安倍元首相、日印協会会長に就任 モディ氏から謝意も

財団法人「日印協会」の新会長に就任する安倍晋三元首相(中央)=24日、東京都内のホテル
財団法人「日印協会」の新会長に就任する安倍晋三元首相(中央)=24日、東京都内のホテル

自民党の安倍晋三元首相は24日、日本とインドの交流発展を目指す財団法人「日印協会」の新会長に就任すると発表した。現会長の森喜朗元首相から引き継ぎ、6月9日に就任する。

東京都内のホテルで24日、森氏から安倍氏への会長交代式が開かれ、安倍氏は「日印は最も可能性を秘めた2国間関係だ」と述べた。日米豪印4カ国の枠組み「クアッド」首脳会合に関しては「インド太平洋地域の4カ国が協力することは、地域の平和と安定に大きく貢献し、世界の繁栄につながる」と強調した。

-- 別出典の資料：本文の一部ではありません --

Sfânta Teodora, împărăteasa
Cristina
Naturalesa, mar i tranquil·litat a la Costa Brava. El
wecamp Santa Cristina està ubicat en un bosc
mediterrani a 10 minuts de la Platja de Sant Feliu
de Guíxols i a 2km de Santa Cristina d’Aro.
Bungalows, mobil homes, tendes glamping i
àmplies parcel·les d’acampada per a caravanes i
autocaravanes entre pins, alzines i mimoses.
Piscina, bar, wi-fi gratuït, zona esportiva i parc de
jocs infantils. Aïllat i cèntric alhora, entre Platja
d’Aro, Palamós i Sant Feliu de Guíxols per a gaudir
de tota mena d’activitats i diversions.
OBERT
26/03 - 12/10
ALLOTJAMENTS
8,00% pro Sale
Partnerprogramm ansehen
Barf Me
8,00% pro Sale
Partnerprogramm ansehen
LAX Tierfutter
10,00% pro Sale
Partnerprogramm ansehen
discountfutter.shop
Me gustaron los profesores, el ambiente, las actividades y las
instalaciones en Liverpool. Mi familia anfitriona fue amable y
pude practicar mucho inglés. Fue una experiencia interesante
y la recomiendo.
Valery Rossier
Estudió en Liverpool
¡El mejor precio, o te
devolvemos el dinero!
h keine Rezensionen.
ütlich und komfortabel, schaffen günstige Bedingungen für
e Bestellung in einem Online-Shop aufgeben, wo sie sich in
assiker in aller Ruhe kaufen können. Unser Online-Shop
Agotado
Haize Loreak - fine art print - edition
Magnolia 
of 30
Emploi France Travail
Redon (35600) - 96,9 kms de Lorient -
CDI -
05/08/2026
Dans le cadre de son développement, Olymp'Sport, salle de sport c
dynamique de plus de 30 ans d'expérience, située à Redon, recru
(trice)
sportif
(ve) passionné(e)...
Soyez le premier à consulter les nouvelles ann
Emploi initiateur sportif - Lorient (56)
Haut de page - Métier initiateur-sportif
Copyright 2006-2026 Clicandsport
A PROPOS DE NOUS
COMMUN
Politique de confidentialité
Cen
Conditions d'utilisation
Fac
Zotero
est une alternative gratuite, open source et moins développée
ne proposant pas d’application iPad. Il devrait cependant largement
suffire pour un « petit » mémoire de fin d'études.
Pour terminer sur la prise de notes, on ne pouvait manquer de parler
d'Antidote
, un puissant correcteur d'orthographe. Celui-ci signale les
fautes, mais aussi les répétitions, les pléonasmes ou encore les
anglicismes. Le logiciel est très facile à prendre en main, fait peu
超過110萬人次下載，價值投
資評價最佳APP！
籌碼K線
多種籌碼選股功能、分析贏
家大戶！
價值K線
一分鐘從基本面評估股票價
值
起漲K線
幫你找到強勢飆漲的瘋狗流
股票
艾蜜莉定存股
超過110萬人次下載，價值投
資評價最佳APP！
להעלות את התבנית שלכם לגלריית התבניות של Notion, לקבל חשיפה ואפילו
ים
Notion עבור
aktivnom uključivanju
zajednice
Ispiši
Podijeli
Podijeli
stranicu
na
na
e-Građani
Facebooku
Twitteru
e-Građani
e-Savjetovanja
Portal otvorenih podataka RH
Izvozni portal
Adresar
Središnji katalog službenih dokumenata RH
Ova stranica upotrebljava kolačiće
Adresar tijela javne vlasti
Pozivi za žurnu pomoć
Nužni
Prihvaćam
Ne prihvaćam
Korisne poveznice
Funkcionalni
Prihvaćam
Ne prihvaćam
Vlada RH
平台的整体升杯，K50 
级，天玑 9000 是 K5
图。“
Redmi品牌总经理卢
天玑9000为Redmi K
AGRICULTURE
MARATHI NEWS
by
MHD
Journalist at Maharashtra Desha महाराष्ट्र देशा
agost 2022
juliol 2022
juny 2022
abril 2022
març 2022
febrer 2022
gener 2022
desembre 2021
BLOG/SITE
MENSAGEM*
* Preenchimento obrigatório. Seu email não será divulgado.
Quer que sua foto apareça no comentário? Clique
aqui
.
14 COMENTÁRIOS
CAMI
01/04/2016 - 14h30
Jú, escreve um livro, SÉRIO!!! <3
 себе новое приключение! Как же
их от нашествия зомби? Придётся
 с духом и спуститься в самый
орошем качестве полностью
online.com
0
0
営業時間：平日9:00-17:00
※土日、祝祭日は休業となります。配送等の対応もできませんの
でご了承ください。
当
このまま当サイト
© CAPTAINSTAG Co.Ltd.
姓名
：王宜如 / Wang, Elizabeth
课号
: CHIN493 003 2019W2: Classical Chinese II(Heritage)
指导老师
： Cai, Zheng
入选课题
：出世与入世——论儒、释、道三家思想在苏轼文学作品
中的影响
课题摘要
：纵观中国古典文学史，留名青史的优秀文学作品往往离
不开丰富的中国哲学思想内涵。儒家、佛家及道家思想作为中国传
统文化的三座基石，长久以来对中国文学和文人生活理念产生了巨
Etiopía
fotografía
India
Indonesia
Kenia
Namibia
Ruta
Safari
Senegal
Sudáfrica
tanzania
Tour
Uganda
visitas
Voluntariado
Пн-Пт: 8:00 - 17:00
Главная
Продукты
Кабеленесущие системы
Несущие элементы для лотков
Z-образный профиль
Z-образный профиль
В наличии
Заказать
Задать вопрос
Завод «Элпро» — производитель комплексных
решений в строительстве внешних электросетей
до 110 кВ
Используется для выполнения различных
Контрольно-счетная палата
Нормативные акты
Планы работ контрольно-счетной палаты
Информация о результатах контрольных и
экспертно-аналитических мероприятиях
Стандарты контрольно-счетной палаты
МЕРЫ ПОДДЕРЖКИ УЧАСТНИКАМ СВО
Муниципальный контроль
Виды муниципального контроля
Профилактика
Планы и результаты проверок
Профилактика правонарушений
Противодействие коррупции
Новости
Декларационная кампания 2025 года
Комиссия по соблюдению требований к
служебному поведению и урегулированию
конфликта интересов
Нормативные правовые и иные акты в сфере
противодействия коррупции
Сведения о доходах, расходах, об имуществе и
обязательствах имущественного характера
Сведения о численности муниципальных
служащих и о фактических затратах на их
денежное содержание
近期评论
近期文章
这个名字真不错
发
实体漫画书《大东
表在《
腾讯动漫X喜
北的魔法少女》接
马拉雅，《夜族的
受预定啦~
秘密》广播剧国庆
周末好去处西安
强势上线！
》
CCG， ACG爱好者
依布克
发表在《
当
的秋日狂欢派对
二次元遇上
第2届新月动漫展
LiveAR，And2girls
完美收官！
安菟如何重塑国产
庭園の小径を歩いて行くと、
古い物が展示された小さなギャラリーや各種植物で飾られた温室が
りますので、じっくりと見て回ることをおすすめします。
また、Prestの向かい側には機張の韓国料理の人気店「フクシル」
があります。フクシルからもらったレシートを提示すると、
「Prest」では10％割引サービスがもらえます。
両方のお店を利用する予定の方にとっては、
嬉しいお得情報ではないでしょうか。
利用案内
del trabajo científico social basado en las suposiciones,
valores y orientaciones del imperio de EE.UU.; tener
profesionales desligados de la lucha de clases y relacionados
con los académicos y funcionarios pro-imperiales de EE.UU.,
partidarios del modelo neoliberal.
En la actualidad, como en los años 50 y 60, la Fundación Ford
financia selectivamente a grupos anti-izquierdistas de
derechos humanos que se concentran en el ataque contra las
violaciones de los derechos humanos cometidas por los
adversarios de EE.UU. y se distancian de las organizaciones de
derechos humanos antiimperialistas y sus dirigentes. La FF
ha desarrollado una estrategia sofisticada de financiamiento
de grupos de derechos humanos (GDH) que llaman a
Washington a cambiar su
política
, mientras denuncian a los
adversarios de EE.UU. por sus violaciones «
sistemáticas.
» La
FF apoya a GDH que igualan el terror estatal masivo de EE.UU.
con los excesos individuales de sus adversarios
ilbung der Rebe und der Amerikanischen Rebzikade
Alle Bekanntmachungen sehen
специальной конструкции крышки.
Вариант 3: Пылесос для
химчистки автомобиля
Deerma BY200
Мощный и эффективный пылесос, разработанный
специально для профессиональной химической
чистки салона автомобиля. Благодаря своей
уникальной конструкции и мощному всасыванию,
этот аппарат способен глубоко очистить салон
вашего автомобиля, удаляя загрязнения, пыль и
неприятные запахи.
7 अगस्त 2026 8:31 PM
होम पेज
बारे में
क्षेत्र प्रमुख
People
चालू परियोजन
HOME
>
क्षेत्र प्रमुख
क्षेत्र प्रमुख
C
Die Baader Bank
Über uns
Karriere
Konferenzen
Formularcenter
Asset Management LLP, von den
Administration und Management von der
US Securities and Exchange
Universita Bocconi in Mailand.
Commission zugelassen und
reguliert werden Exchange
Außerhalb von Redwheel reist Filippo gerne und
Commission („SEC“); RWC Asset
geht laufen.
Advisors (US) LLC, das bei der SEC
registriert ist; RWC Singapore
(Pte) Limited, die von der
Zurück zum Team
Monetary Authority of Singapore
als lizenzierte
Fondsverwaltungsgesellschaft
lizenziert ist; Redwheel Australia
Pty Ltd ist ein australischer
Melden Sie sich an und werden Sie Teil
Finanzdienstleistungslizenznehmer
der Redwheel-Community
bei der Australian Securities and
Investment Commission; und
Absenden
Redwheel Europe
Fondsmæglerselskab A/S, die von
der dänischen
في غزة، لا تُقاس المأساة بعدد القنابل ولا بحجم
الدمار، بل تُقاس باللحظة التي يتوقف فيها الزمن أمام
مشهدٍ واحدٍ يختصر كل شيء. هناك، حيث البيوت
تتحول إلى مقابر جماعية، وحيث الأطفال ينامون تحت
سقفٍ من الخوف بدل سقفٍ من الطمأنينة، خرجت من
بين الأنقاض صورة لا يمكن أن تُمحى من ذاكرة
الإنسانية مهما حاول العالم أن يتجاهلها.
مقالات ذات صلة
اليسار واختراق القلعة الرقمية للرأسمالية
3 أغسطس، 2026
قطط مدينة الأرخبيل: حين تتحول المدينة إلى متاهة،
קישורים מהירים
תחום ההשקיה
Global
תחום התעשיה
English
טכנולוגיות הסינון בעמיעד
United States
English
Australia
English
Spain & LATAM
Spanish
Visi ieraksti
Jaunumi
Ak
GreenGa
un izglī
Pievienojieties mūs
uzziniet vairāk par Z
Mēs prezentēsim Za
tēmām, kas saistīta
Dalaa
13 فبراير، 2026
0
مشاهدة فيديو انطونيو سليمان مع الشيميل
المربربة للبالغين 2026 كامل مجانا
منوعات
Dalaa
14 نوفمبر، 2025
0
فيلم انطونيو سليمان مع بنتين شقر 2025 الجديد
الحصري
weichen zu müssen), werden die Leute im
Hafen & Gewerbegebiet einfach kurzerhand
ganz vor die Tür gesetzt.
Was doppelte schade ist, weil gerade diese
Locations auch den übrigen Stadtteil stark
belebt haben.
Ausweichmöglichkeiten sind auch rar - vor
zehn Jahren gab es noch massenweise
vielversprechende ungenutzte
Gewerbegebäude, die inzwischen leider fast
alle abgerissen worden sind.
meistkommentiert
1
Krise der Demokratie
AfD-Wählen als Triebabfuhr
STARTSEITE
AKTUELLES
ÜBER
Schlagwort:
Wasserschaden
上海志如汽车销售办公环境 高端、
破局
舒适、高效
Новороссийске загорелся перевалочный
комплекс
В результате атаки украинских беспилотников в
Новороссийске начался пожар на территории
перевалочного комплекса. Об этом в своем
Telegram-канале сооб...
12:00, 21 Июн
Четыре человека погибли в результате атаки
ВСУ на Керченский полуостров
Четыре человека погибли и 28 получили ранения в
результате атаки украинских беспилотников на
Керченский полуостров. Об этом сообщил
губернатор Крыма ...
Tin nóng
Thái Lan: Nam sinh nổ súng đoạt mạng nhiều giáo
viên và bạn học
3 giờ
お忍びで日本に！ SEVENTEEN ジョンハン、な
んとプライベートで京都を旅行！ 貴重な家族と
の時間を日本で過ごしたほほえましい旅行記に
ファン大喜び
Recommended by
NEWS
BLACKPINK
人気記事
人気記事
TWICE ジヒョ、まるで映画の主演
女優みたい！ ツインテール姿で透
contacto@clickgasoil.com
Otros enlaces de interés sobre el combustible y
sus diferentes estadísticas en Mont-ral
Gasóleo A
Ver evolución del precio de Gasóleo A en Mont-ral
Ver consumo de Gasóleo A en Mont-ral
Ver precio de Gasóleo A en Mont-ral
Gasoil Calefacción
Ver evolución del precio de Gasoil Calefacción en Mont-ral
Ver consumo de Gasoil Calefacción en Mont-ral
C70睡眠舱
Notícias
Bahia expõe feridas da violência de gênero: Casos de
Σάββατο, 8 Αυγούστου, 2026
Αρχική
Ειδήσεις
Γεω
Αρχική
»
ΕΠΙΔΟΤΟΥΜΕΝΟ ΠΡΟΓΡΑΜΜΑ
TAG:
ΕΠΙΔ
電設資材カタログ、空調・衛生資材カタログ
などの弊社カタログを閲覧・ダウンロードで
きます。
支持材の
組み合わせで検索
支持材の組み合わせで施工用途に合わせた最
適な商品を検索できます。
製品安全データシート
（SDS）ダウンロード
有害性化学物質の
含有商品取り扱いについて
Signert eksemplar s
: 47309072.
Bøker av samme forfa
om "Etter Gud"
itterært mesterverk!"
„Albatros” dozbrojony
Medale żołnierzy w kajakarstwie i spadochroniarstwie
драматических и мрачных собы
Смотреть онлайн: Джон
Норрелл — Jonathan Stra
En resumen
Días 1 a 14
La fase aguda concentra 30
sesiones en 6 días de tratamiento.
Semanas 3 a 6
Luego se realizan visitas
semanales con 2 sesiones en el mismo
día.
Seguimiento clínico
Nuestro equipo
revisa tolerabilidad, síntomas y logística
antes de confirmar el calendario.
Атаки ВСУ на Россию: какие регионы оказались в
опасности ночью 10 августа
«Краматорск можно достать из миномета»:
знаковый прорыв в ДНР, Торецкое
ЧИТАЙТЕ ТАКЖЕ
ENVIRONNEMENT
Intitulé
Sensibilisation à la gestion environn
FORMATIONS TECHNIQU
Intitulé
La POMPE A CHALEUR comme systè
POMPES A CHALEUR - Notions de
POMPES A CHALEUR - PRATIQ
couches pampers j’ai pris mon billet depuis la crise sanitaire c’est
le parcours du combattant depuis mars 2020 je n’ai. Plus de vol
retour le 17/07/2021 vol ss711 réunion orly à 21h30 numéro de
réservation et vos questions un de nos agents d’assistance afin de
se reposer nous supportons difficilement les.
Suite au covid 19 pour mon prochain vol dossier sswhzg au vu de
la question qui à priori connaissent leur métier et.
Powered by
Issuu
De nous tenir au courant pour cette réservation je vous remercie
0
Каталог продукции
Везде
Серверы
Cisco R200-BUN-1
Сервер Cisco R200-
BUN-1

安倍氏は、訪日中のインドのモディ首相と相互往来を重ねて信頼関係を築いたことに加え、クアッド形成を主導した。対中国、対ロシアにおけるインドの重要性が増す中、安倍氏の手腕に期待が寄せられている。

安倍氏を後継に指名した森氏は「安倍氏に期待されるところは多い。アジア、欧州、米国にとっても、インドは大きな存在だ」と語った。

この後、安倍氏は都内でモディ氏と面会した。安倍氏によると、モディ氏は「あなたが努力してきたことが下地となり、首脳会合を成功裏に終えることができた」と述べた。菅義偉前首相も都内でモディ氏と会い、日印間の観光や経済などをめぐり意見交換した。